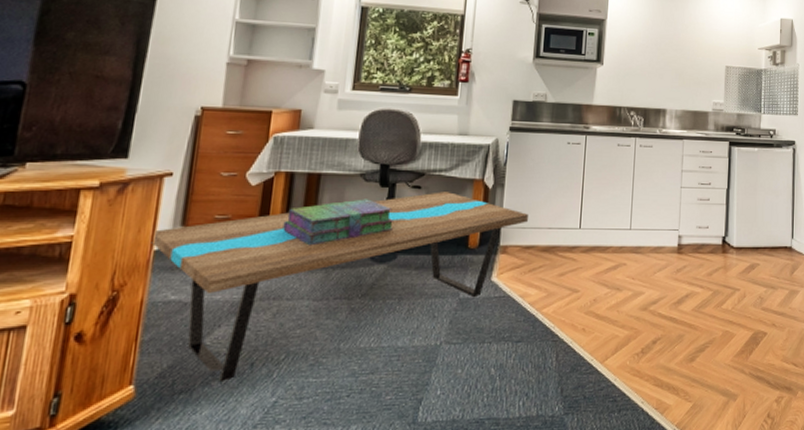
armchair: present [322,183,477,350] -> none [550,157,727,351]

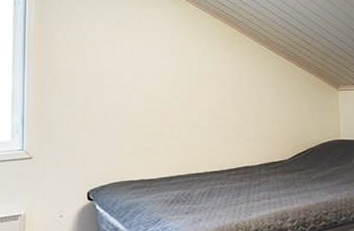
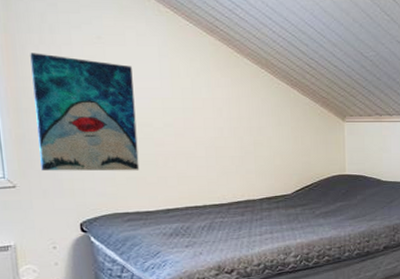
wall art: none [57,38,147,143] -> present [30,53,140,171]

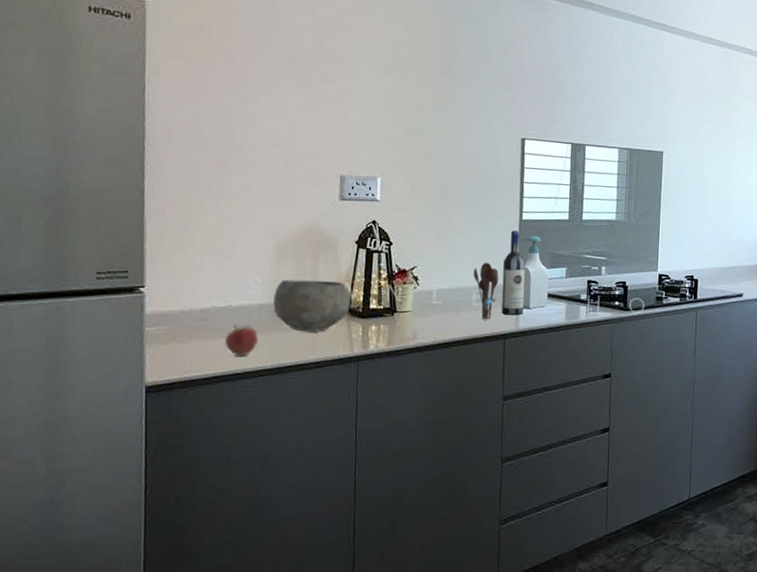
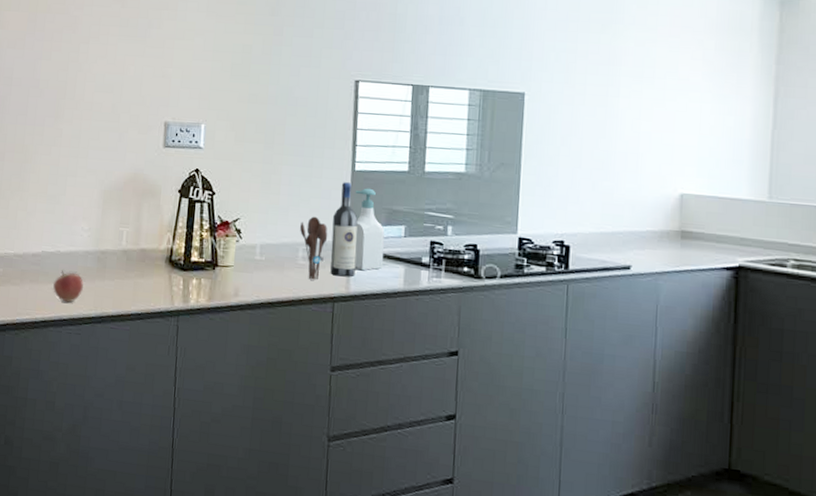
bowl: present [273,279,352,332] -> none [98,227,174,282]

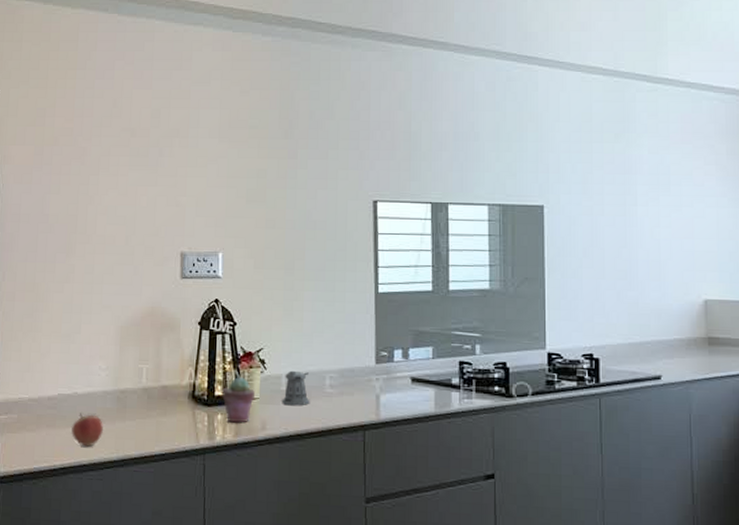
potted succulent: none [197,244,231,289] -> present [221,377,256,424]
pepper shaker: none [255,241,283,275] -> present [281,370,310,406]
utensil holder: present [300,216,328,281] -> none [326,342,355,409]
wine bottle: present [330,182,358,277] -> none [358,305,385,403]
soap bottle: present [354,188,385,271] -> none [379,310,413,396]

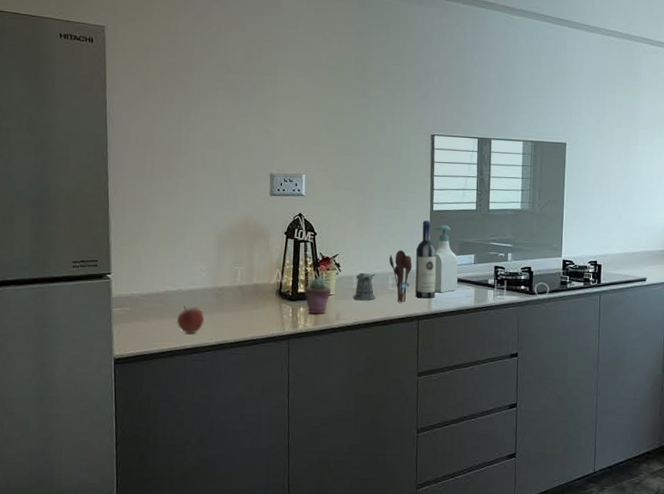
utensil holder: none [326,342,355,409] -> present [389,250,413,303]
wine bottle: none [358,305,385,403] -> present [415,220,437,299]
soap bottle: none [379,310,413,396] -> present [433,224,458,293]

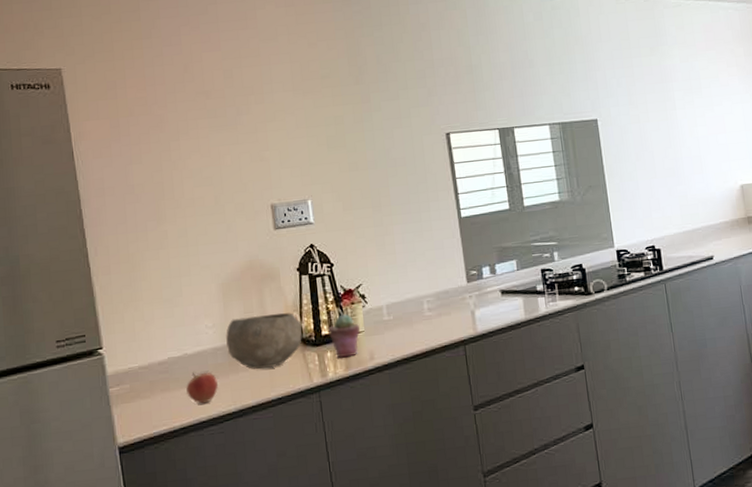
bowl: none [216,266,282,313] -> present [226,313,303,369]
pepper shaker: present [353,272,376,301] -> none [385,300,412,334]
utensil holder: present [389,250,413,303] -> none [420,268,448,329]
wine bottle: present [415,220,437,299] -> none [448,230,479,320]
soap bottle: present [433,224,458,293] -> none [465,231,504,310]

***

ABOUT THIS TASK: The string "bowl" marks the lines to copy; report each of them from the data above.

RESPONSE AREA:
bowl: present [273,279,352,332] -> none [98,227,174,282]
bowl: none [216,266,282,313] -> present [226,313,303,369]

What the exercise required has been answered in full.